*Material for this task*.
○ ○ ○ ○ ○ ○ ○
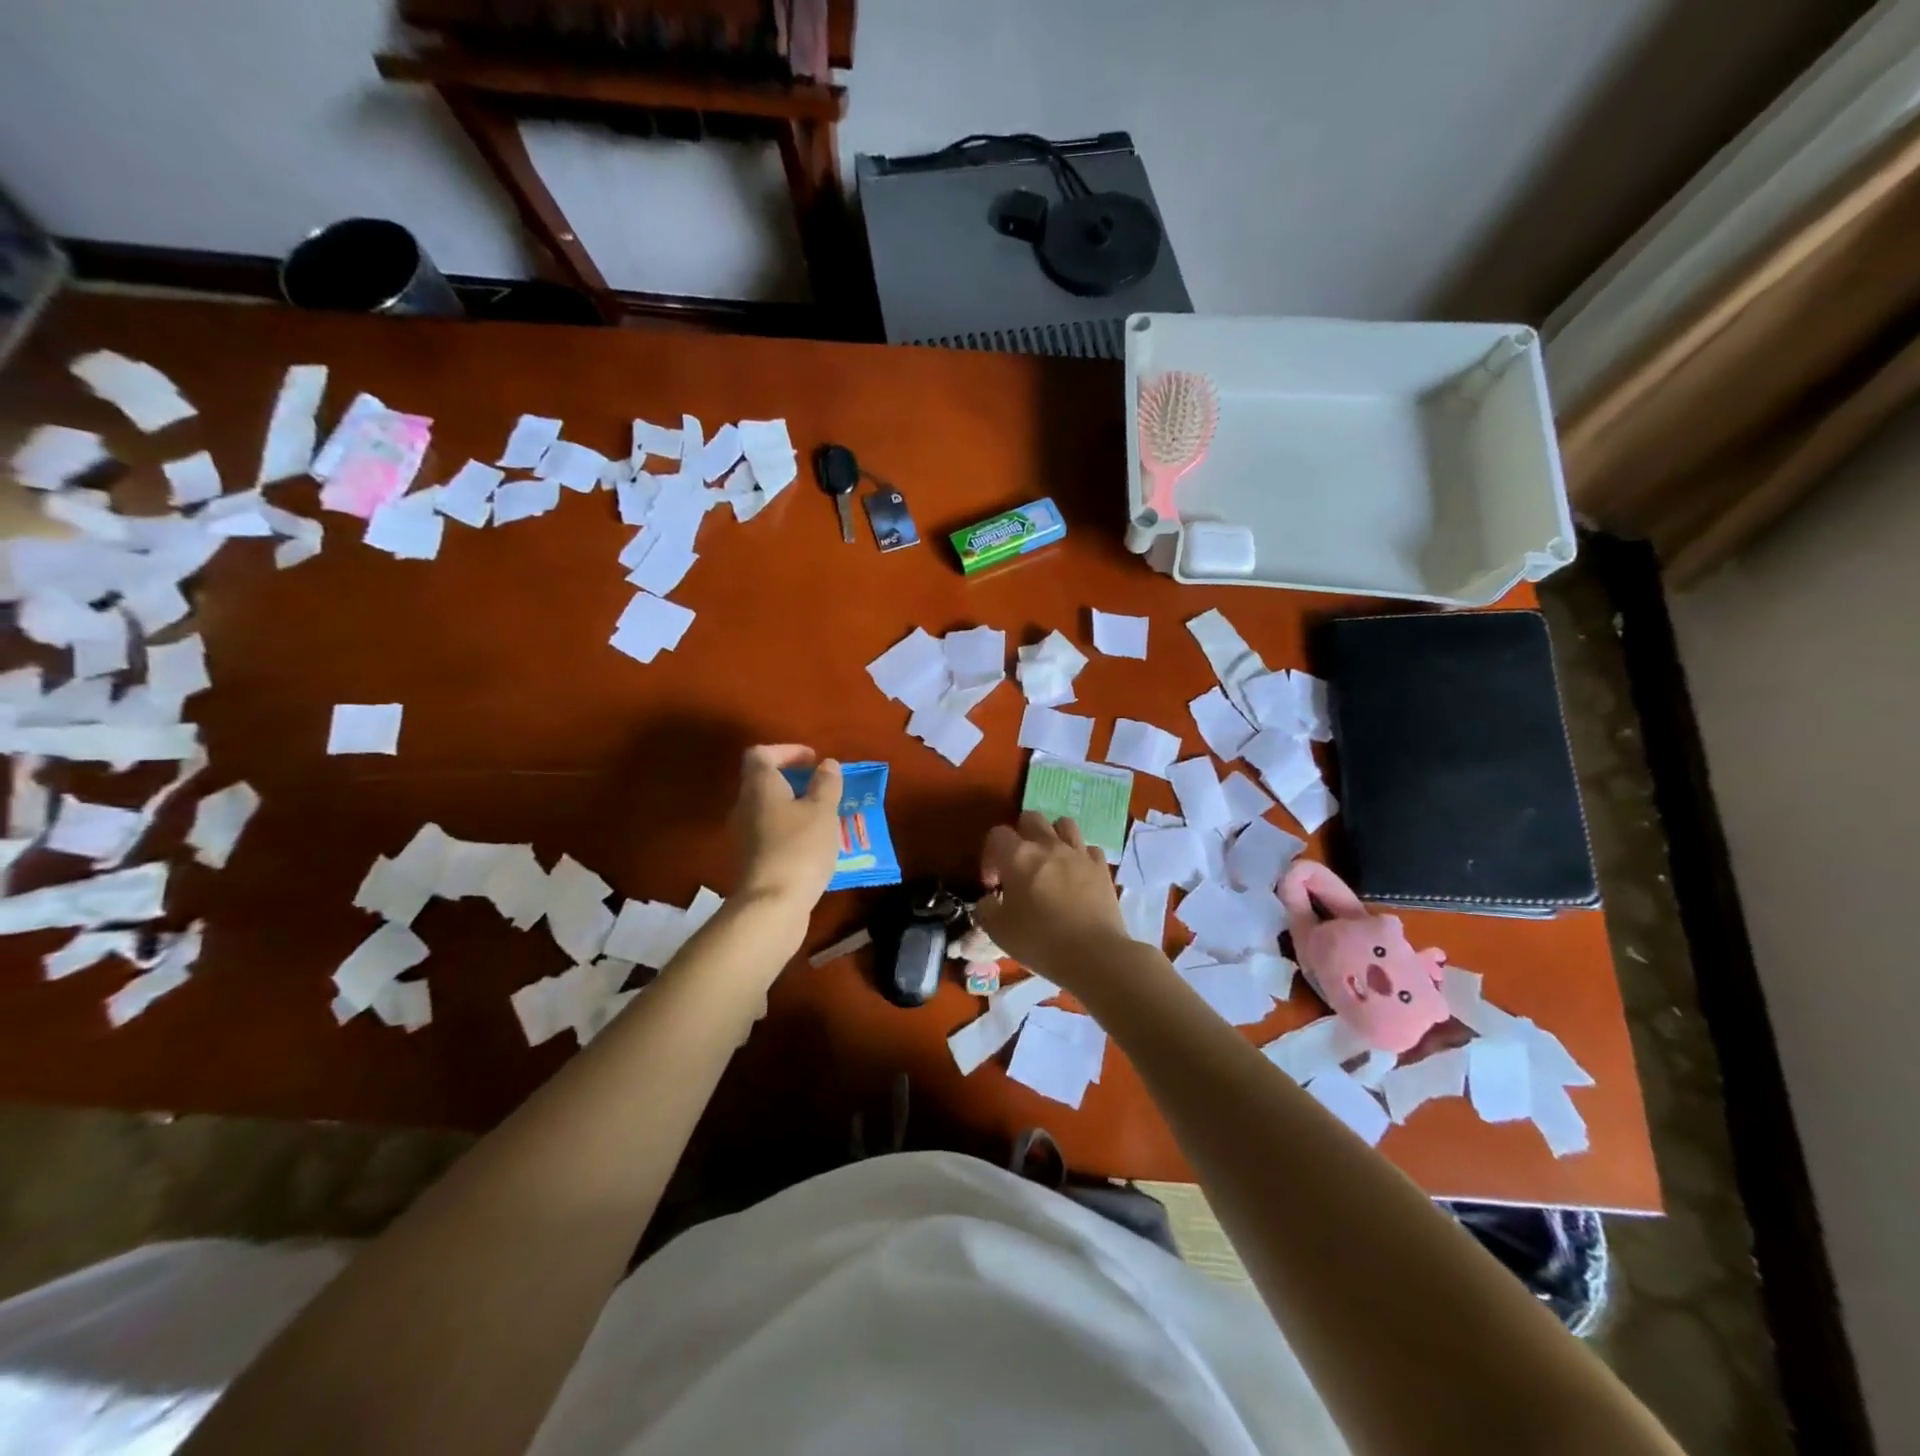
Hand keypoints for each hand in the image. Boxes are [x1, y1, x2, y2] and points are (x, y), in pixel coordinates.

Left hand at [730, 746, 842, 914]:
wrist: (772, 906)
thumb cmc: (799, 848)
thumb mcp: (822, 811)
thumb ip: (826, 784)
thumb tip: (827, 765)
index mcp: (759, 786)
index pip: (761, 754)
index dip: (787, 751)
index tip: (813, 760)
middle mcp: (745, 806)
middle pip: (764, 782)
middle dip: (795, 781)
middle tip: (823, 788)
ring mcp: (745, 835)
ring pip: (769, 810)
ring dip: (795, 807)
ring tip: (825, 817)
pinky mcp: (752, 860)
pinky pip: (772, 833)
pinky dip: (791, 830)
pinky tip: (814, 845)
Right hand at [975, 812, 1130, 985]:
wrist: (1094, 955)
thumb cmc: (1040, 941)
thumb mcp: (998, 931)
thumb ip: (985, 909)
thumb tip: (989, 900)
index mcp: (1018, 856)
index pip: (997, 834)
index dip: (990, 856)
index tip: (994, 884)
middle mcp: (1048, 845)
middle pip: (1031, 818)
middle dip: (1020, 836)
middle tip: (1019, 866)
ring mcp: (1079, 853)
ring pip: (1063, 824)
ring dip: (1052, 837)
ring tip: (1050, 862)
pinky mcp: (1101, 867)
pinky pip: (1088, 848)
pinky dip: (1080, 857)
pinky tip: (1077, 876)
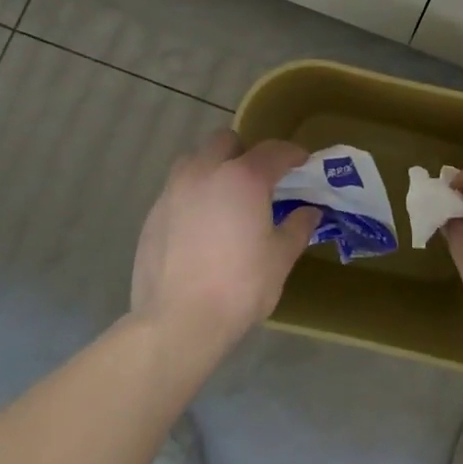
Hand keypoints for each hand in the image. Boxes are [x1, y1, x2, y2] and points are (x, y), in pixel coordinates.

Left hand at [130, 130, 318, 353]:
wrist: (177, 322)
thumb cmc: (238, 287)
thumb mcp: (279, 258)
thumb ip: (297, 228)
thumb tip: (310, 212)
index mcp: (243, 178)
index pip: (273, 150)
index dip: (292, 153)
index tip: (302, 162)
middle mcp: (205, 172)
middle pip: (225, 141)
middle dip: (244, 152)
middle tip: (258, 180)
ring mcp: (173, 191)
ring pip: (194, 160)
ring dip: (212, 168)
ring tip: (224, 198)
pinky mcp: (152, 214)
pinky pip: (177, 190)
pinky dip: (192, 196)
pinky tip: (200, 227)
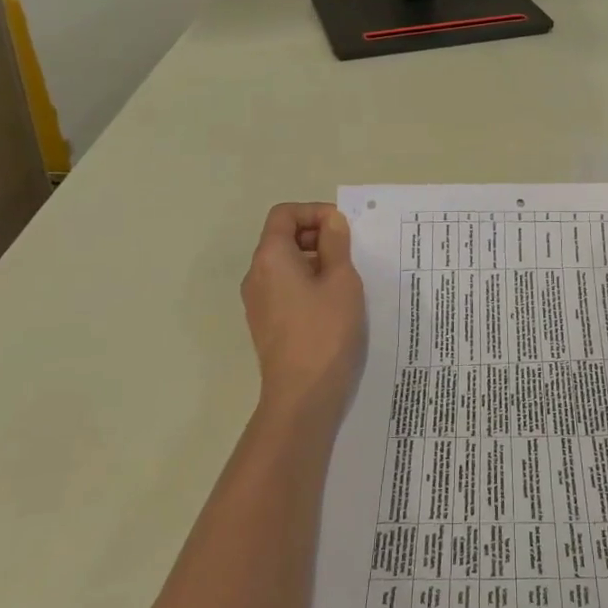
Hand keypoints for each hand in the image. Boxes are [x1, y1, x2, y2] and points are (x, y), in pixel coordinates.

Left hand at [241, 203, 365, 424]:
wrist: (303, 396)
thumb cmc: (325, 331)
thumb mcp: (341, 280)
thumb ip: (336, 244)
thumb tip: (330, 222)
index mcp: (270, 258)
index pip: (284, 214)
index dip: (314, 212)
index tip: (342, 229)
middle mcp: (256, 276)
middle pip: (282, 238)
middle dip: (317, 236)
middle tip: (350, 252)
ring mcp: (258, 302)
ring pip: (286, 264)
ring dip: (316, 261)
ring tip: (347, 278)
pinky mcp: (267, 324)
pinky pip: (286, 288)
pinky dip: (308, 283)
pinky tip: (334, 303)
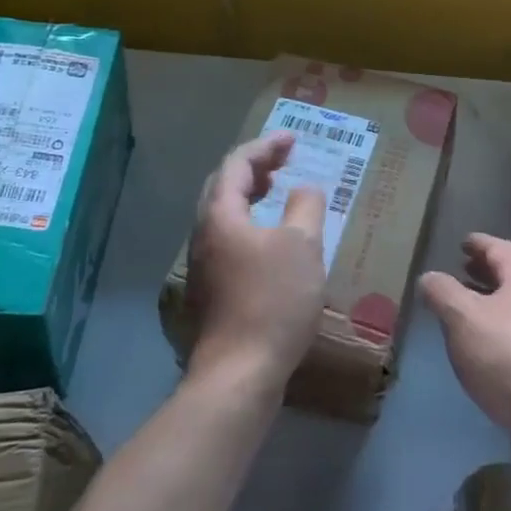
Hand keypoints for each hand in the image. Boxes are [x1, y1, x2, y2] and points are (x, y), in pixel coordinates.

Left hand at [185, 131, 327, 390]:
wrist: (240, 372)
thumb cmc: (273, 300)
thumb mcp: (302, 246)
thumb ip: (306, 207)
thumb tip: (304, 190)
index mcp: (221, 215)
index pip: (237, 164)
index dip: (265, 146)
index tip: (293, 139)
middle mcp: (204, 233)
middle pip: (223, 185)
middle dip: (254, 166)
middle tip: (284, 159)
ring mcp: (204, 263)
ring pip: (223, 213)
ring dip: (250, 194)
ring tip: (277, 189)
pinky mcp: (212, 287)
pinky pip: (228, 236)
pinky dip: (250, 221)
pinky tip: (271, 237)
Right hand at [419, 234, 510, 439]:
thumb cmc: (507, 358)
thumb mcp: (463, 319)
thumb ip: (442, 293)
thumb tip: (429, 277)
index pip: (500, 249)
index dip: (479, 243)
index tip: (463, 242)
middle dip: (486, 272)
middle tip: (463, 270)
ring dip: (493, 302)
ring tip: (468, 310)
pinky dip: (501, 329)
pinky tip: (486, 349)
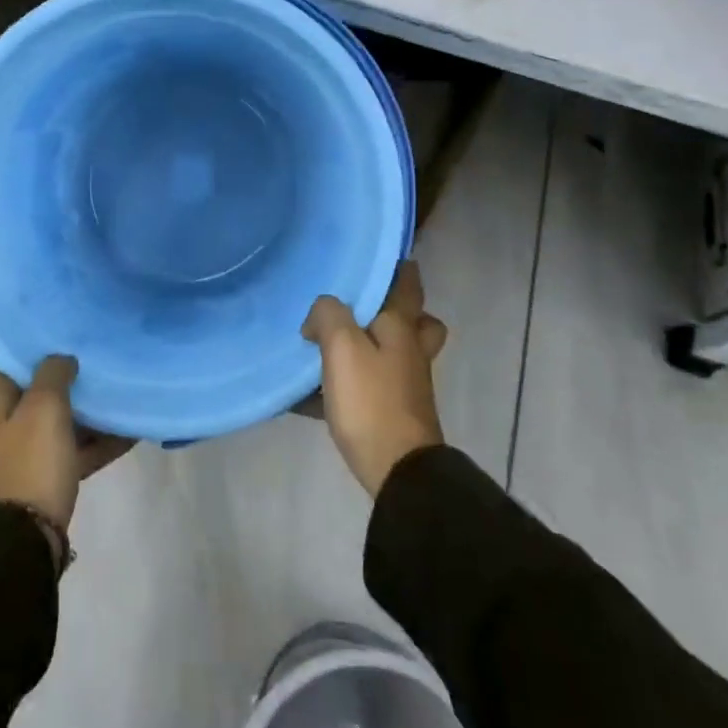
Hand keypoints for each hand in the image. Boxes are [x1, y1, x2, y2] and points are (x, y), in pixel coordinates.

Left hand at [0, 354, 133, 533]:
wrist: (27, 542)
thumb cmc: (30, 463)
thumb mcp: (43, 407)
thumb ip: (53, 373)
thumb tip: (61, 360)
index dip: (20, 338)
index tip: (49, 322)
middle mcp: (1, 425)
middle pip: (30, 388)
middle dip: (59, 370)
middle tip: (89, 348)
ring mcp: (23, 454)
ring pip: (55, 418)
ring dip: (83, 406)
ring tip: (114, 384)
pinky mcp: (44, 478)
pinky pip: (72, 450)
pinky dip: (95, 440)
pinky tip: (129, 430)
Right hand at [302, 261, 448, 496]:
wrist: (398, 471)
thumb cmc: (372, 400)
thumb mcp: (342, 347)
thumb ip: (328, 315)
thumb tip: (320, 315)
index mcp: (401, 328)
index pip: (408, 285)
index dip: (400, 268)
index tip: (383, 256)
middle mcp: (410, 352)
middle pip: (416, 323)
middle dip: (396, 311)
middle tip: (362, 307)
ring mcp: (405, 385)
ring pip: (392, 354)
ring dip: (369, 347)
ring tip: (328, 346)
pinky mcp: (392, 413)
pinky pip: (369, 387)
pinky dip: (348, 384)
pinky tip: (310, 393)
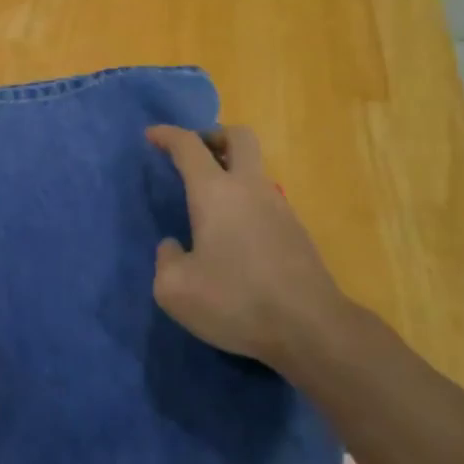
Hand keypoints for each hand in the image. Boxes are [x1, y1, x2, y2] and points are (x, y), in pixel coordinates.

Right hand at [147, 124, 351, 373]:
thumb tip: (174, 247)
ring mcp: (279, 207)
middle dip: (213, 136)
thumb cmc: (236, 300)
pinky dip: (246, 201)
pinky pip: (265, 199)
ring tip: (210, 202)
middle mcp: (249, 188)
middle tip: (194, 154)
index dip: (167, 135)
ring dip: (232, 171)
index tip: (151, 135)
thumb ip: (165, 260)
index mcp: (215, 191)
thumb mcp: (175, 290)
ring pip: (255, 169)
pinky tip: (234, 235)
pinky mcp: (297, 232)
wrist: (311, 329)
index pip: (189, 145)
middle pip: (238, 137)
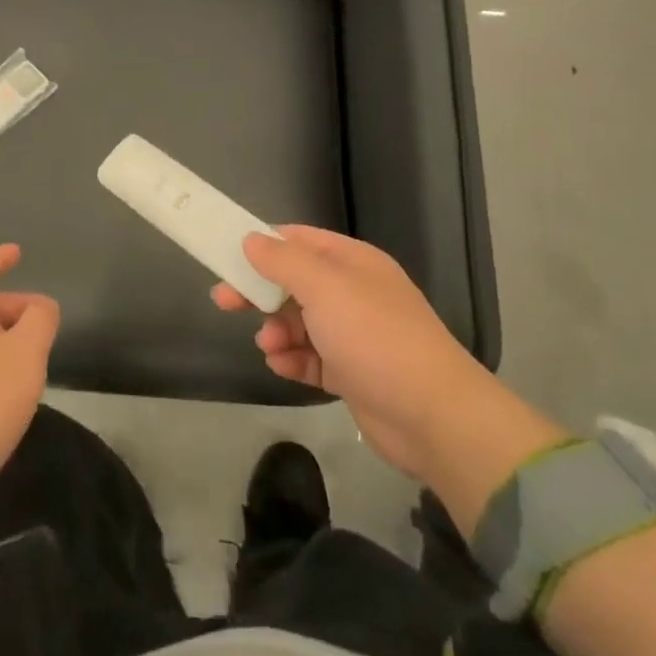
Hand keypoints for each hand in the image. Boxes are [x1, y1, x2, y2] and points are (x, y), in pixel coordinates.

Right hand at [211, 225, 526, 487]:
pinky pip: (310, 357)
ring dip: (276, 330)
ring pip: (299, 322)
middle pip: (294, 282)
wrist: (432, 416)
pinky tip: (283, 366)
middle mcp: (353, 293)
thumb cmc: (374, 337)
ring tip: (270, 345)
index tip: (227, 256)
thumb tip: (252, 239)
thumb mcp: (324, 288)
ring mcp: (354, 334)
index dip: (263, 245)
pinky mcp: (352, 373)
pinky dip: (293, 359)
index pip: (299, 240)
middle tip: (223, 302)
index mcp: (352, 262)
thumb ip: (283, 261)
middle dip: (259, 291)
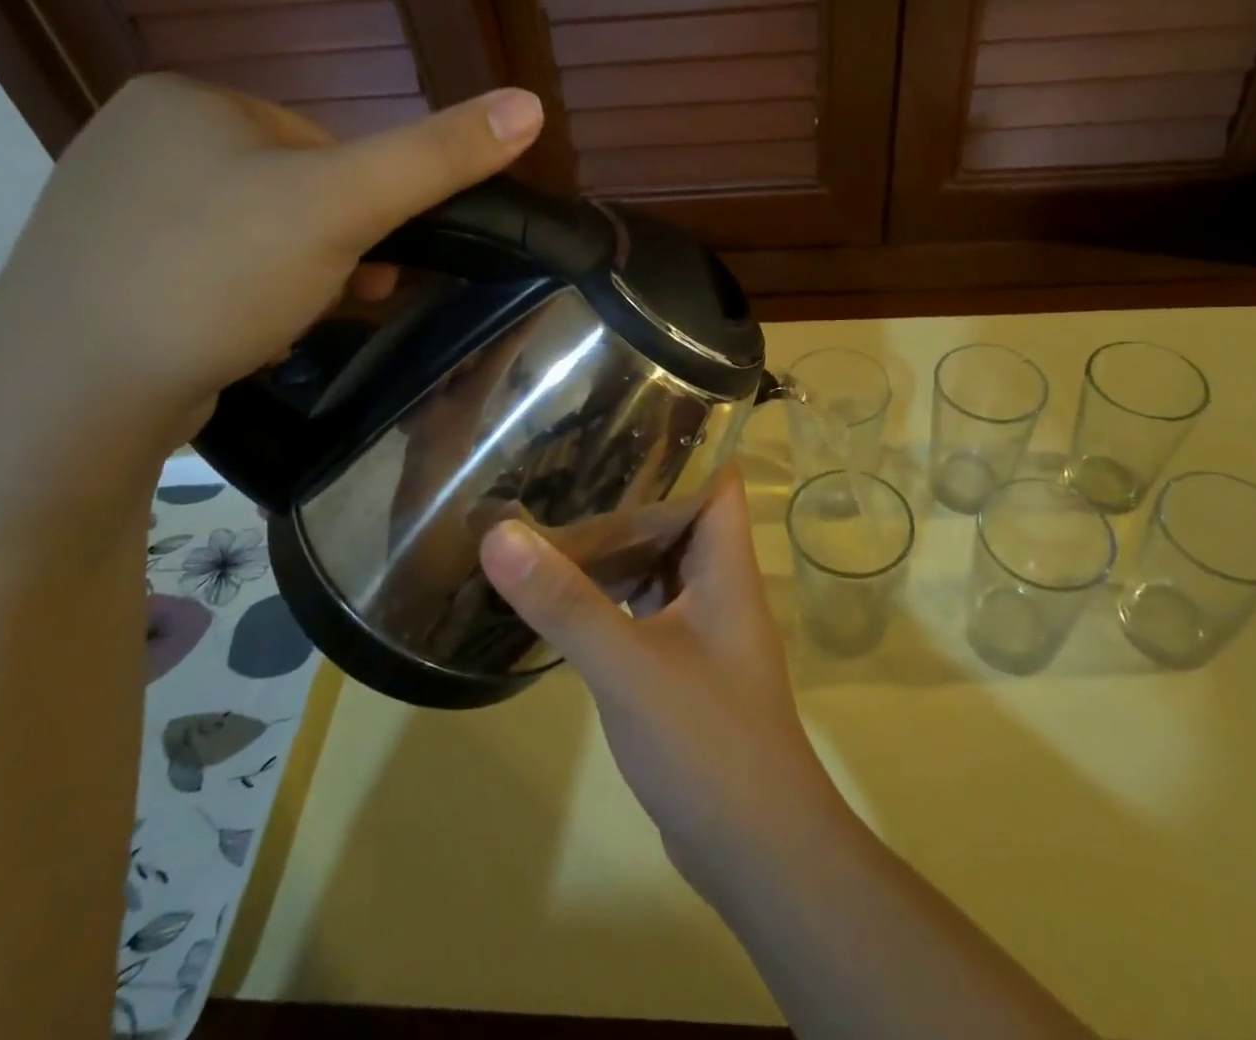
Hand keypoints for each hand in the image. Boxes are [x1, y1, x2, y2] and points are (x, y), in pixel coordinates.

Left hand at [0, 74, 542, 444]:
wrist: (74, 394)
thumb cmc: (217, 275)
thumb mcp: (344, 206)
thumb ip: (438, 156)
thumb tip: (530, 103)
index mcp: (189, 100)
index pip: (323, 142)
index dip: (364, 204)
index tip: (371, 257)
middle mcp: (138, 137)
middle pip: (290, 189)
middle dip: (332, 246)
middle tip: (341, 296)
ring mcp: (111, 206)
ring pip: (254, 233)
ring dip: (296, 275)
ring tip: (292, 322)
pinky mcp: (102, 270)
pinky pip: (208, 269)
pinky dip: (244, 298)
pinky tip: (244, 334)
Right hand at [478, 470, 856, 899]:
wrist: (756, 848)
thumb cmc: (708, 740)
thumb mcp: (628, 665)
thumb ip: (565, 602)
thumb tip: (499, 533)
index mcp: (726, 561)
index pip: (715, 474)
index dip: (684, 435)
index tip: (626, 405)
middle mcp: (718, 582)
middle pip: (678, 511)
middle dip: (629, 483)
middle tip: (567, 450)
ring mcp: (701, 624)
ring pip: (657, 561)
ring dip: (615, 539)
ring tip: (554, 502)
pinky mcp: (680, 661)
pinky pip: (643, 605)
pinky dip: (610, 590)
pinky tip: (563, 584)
○ ○ ○ ○ ○ ○ ○
*How to complete this task*.
Print the lines of the entries, exactly, from the one containing "ring dip: (615, 539)" down to the final line, and leave out all the others.

*Your solution*.
ring dip: (615, 539)
ring tip: (554, 502)
pinky mcp: (680, 661)
pinky pip: (643, 605)
pinky dip: (610, 590)
pinky tip: (563, 584)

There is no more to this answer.